── Badany tekst

Cemetary
#1
Cemetary - Godless Beauty (1993)

[Obrazek: R-585480-1294128536.jpeg.jpg]

Tracklista:
1. Now She Walks the Shadows 02:22
2. The Serpent's Kiss 03:45
3. And Julie Is No More 03:48
4. By My Own Hand 04:35
5. Chain 03:20
6. Adrift in Scarlet Twilight 04:55
7. In Black 04:21
8. Sunrise (Never Again) 05:27
9. Where the Fire Forever Burns 06:54

Rok wydania: 1993
Gatunek: Dark/Gothic/Death Metal
Kraj: Szwecja

Skład zespołu:
Mathias Lodmalm - śpiew, gitara, instrumenty klawiszowe
Anton Hedberg - gitara
Zriuko Culjak - bas
Juha Sievers - perkusja

CEMETARY Lodmalma od początku był zespołem "innym".  Gdy Lodmalm przedstawił pierwszą płytę, "An Evil Shade of Grey", w roku 1992, to był to death metal inny niż wszystkie i kolejna płyta dokazała, że ten zespół i jego lider jest grupą poszukującą, oderwaną od głównych trendów i zdecydowanie nowatorską. Te poszukiwania doprowadziły do muzyki z drugiej płyty, wydanej przez Black Mark Production w październiku 1993 roku.

Ciężkie, klimatyczne granie, wyrosłe z death metalu w tym czasie się już kształtowało, zarówno pod wpływem PARADISE LOST, jak i MY DYING BRIDE, ANATHEMA czy CATHEDRAL.

────
── Rekordy danych

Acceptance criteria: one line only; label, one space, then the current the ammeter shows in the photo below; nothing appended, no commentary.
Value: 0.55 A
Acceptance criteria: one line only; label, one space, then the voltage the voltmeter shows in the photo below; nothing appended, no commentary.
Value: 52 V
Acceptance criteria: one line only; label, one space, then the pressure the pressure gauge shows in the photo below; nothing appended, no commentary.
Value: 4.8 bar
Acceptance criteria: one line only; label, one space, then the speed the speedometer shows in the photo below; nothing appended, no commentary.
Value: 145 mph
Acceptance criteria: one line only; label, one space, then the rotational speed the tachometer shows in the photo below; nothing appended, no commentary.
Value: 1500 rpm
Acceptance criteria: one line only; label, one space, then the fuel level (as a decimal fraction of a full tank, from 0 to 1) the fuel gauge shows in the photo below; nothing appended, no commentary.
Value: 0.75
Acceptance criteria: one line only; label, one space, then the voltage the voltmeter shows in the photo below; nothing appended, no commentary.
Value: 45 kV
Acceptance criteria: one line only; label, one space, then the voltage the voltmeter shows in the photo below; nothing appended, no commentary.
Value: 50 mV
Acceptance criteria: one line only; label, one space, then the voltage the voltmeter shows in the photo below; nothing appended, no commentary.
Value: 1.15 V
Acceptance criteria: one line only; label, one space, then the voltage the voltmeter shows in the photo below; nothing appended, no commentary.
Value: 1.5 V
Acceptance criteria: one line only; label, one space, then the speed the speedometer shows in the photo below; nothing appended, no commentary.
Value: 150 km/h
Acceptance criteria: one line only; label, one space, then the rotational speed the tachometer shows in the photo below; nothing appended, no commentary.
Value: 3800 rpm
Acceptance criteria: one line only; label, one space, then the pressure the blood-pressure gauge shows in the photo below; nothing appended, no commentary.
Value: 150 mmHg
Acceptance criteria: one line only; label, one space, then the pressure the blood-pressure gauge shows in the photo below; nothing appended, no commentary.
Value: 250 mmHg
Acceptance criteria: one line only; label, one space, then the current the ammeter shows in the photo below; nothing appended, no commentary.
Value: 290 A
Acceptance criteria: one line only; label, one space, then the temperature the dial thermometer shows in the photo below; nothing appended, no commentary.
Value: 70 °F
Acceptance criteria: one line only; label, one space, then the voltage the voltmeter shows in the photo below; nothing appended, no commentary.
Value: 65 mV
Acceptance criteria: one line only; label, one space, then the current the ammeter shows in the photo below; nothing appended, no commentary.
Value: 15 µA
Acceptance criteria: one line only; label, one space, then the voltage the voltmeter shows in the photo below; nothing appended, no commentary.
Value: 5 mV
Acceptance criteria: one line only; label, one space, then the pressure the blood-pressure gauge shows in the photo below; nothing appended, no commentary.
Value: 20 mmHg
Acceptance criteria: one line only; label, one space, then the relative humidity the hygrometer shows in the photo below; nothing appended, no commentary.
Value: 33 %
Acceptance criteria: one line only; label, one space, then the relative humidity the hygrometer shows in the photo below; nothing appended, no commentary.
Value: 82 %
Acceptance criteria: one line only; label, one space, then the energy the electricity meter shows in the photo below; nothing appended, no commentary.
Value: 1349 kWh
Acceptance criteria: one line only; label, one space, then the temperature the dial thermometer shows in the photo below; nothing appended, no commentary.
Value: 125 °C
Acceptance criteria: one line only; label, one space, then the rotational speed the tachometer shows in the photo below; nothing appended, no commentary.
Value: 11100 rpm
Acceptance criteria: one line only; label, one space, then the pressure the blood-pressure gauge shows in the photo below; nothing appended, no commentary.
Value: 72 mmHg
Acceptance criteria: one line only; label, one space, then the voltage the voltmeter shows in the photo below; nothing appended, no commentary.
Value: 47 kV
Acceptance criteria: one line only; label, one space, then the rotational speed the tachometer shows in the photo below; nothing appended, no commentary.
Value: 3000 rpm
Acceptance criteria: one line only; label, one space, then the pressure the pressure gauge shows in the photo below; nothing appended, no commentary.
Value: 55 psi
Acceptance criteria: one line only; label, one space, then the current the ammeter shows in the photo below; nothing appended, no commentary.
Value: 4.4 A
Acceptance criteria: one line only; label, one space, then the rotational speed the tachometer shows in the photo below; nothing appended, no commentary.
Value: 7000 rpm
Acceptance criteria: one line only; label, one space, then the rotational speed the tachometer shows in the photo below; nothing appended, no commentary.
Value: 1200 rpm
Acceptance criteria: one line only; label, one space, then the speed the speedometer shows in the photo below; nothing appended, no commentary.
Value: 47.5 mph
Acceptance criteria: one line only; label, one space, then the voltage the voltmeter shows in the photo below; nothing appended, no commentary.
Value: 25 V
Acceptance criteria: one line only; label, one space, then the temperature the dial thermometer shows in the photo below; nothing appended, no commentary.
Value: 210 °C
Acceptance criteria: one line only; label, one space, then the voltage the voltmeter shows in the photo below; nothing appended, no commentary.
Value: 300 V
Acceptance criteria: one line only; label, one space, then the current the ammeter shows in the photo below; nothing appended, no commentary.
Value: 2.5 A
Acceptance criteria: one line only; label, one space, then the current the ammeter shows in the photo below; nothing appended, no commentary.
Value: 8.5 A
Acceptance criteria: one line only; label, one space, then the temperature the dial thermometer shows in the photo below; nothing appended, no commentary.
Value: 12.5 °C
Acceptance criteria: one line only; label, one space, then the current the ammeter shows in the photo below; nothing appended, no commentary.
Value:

────

__Wymagania ćwiczenia__.
A. Powtórz dosłownie fragment tekstu o Cemetary, który otwierają słowa "CEMETARY Lodmalma od", a zamykają słowa "ANATHEMA czy CATHEDRAL.".
B. Wyjaśnij w jednym–trzech zdaniach, co według tekstu o Cemetary doprowadziło do muzyki z drugiej płyty zespołu.
Opieraj się wyłącznie na tekście o Cemetary.

__Lista odpowiedzi__.
A.
CEMETARY Lodmalma od początku był zespołem "innym".  Gdy Lodmalm przedstawił pierwszą płytę, "An Evil Shade of Grey", w roku 1992, to był to death metal inny niż wszystkie i kolejna płyta dokazała, że ten zespół i jego lider jest grupą poszukującą, oderwaną od głównych trendów i zdecydowanie nowatorską. Te poszukiwania doprowadziły do muzyki z drugiej płyty, wydanej przez Black Mark Production w październiku 1993 roku.

Ciężkie, klimatyczne granie, wyrosłe z death metalu w tym czasie się już kształtowało, zarówno pod wpływem PARADISE LOST, jak i MY DYING BRIDE, ANATHEMA czy CATHEDRAL.

B. Doprowadziły do niej poszukiwania zespołu i jego lidera. Już druga płyta dowiodła, że jest to grupa poszukująca, oderwana od głównych trendów i zdecydowanie nowatorska.